The critics generally agree that the film, Diary of a Wimpy Kid 2: Rodrick Rules, is a disappointment. Mind you, it’s currently number one at the box office. The popular book series and first film that grossed over $62 million in 2010 vitually assured an audience for a sequel. To short-hand the franchise: funny books; lame movies. And the most-repeated criticisms of the movies—they lack dramatic arcs, they’re too episodic—are not problems at all … if you’re a book. At best, Rodrick Rules is so-so. You want it? Grab it.
My beef is that something precious is lost in the translation from these books to movies. And that something is a stick figure; to be specific, the supposed-to-be-kid-drawn illustrations from the book series.
To my mind, Greg is the figure on the left; not the right.
Nothing against child actor Zachary Gordon; I wish him success. I just wish it wasn’t at the expense of the expansive, clever, drawn figure millions have come to know and care about.
What’s wrong with a story living exclusively on the pages of a book?

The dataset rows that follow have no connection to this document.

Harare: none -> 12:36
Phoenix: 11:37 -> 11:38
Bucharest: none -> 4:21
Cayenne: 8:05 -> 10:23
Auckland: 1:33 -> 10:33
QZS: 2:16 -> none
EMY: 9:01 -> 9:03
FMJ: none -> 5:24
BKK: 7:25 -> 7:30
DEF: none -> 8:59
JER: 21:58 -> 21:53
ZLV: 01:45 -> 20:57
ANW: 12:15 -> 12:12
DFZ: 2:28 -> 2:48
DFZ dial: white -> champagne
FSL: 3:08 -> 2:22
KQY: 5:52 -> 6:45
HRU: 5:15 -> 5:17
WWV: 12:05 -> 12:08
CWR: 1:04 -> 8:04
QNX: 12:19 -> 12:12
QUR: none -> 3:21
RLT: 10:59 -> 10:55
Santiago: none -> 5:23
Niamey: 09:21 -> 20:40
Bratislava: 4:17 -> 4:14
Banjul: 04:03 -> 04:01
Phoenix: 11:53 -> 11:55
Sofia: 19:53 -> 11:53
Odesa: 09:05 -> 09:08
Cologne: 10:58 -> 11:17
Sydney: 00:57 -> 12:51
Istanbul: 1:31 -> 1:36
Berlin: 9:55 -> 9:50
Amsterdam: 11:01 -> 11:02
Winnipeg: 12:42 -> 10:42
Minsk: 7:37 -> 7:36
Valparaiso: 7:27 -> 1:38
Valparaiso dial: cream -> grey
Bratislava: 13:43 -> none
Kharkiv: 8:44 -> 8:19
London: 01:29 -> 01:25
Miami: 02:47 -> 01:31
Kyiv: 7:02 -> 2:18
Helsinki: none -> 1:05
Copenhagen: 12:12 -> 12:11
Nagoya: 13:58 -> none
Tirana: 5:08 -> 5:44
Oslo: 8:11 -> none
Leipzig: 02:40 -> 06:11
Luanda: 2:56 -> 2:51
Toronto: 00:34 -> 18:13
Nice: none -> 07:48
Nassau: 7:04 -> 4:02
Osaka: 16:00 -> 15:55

The illustrated Greg is every kid but Zachary Gordon’s Greg is specific and fixed forever as a particular living kid. And that weakens the impact and accessibility of the Wimpy Kid stories.
I know—there have been countless (and I mean countless) instances of drawn characters successfully translating to live-action cinema. But Batman, Superman, Spiderman, Ironman—I’m at risk of carpal tunnel here—and the X-Men are realistically drawn with human proportions; and a lot of the panels from their comics bear a striking resemblance to cinema story boards.
Movies aren’t better. They’re just different. Many adaptations from book to film only exist to milk a cash cow. Since nobody else is defending the identity of these drawn figures, I’ve taken the cause upon myself.
While we’re on the subject, this is The Grinch.
And that’s The Grinch on the left; but not on the right.